We are all philosophers, yes?, and, I take it, what we all fell in love with when we first encountered philosophy is “real philosophy”:
By real philosophy, we mean synoptic, systematic, rational reflection on the individual and collective human condition, and on the natural world in which human and other conscious animals live, move, and have their being. Real philosophy fully includes the knowledge yielded by the natural and formal sciences; but, as we see it, real philosophy also goes significantly beneath and beyond the exact sciences, and non-reductively incorporates aesthetic, artistic, affective/emotional, ethical/moral, and, more generally, personal and practical insights that cannot be adequately captured or explained by the sciences. In a word, real philosophy is all about the nature, meaning, and value of individual and collective human existence in the natural cosmos, and how it is possible to know the philosophical limits of science, without also being anti-science.
Real philosophy is pursued by people working on individual or collective writing projects, or teaching projects, in the context of small, friendly circles of like-minded philosophers. Like-minded but not uncritical! Real philosophers read both intensively and also widely inside philosophy, and also widely outside of philosophy, critically discuss what they’ve read, write, mutually present and talk about their work, re-read, re-discuss, and then re-write, with the primary aim of producing work of originality and of the highest possible quality, given their own individual and collective abilities. They also seek to disseminate their work, through publication, teaching, or public conversation.
Real philosophy in this sense is very close to, if not indeed equivalent to, classical or perennial philosophy.
If that’s not what you mean by “real philosophy,” then please substitute your own definition—e.g., Schopenhauer’s, as per the epigraph, according to which genuine philosophy is “the free search for truth,” or Sellars’s, according to which philosophy is “understanding how things in the broadest sense of that term, hang together in the broadest sense of that term” (W. Sellars, “Philosophy and the Scientific Image of Man,” in W. Sellars, Science, Perception, and Reality (London: Routledge & Kegan Paul, 1963), pp. 1-40, at p. 1).
Indeed, my argument in this essay will work pretty much no matter what you mean by “real philosophy,” provided that (i) it’s at least in the spirit of classical or perennial philosophy,(ii) it’s not radically skeptical, and (iii) it’s not equivalent to what I call professional academic philosophy.

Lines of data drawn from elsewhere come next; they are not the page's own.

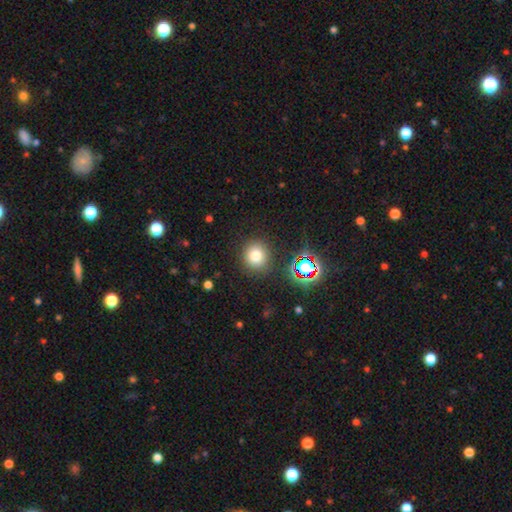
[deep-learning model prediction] smooth 75%, star or artifact 17%, featured or disk 8%. Down the decision tree: how rounded — round (89%); merging — none (87%).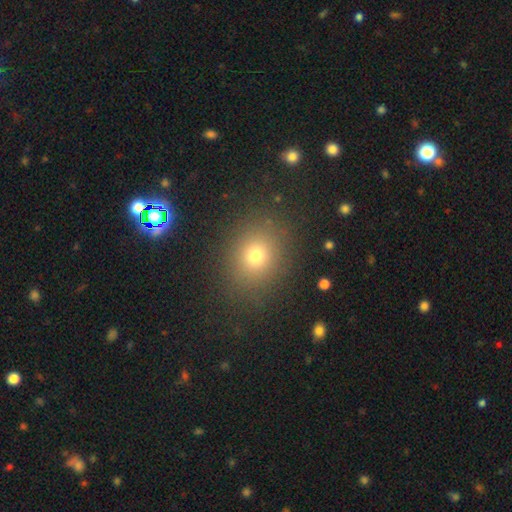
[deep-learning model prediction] Smooth or featured?
  - smooth: 72% *
  - star or artifact: 19%
  - featured or disk: 9%
How rounded?
  - round: 66% *
  - in between: 33%
  - cigar-shaped: 1%
Merging?
  - none: 87% *
  - minor disturbance: 8%
  - major disturbance: 3%
  - merger: 2%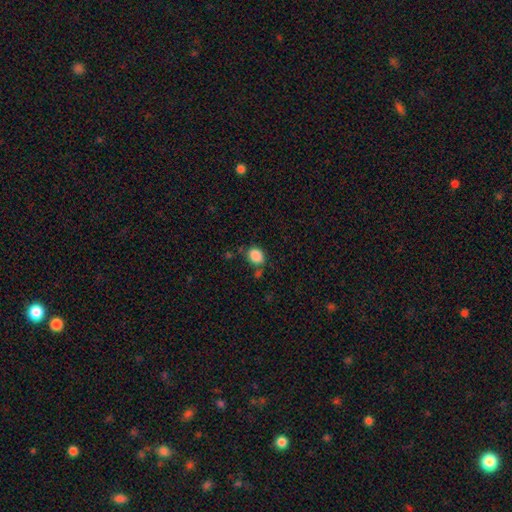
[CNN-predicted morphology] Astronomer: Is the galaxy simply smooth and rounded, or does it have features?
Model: smooth — 87%.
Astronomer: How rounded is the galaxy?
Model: round — 50% (runner-up: in between, 49%).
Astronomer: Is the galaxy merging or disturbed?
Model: none — 70%.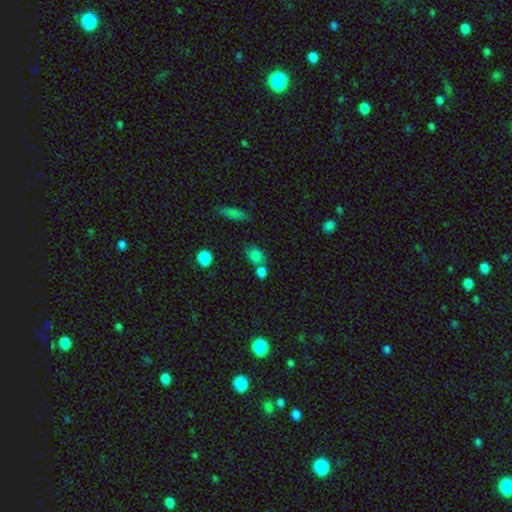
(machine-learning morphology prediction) A smooth galaxy with no disk features (79%) that is in between round and cigar-shaped (57%). Merging: none (50%).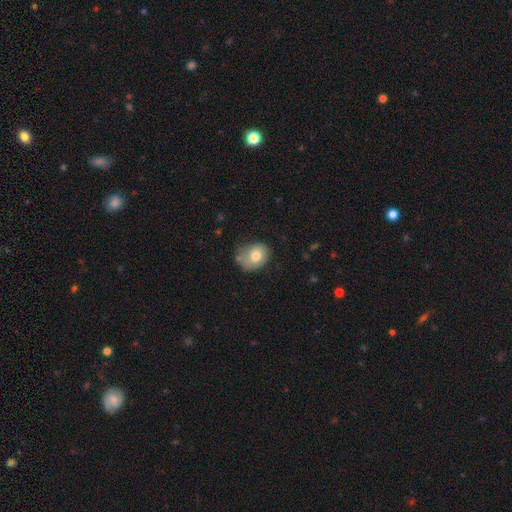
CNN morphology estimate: This appears to be a smooth galaxy with no disk features (77%) that is in between round and cigar-shaped (58%). Merging: none (51%).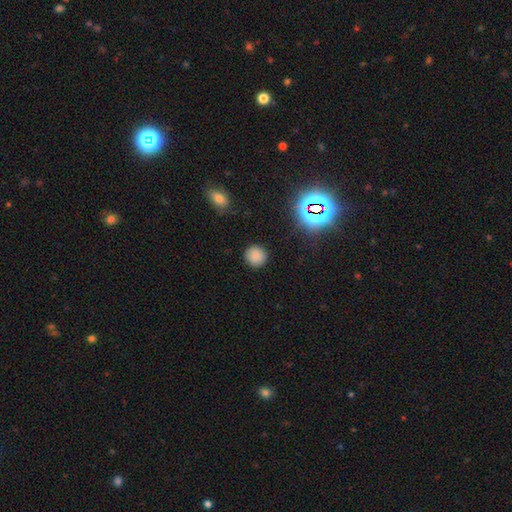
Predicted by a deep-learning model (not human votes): A smooth galaxy with no disk features (81%) that is round (92%). Merging: none (89%).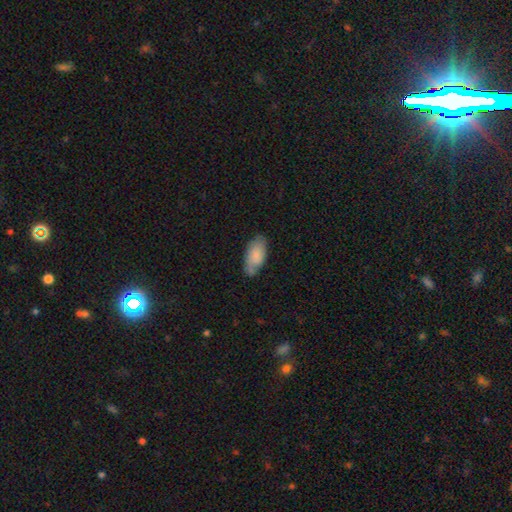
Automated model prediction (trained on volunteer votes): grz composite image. It shows a smooth galaxy with no disk features (74%) that is in between round and cigar-shaped (93%). Merging: none (70%).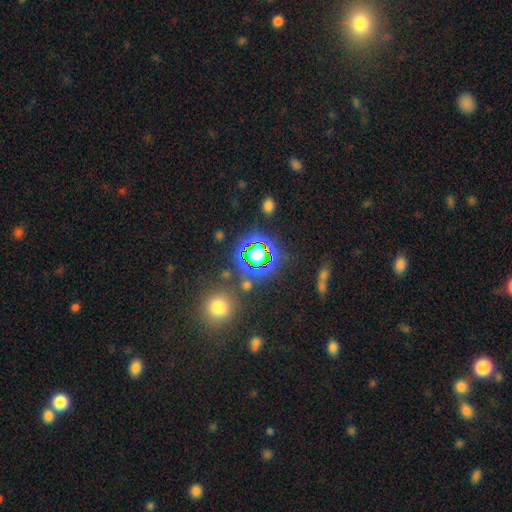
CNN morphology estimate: This is likely a star or artifact rather than a galaxy (73%).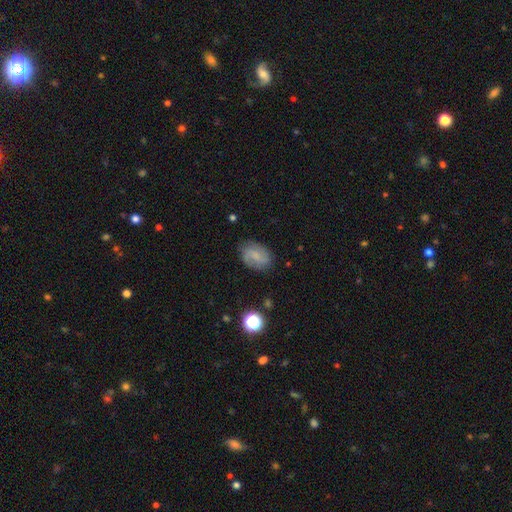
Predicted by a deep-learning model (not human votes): Smooth or featured? smooth (53%)
How rounded? in between (76%)
Merging? none (77%)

On the other hand, if you think “real philosophy” is equivalent to professional academic philosophy, and if you somehow or another loved professional academic philosophy even when you first got into philosophy, then I’m strongly tempted to say, fuck you. But luckily I won’t give in to that temptation.
The main thesis of this essay is that since at least the beginning of the 20th century (and if Schopenhauer is right, then since the mid-19th century), but especially since the end of World War II, real philosophy, the thing we all loved, has been killed by professional academic philosophy.
What is “professionalism”? It includes at least six necessary elements.
First, professionalism implies being engaged in a specific activity as one’s paid (usually full-time) occupation or practice. As a paid occupation or practice in the context of the modern world, professionalism directly entails capitalism.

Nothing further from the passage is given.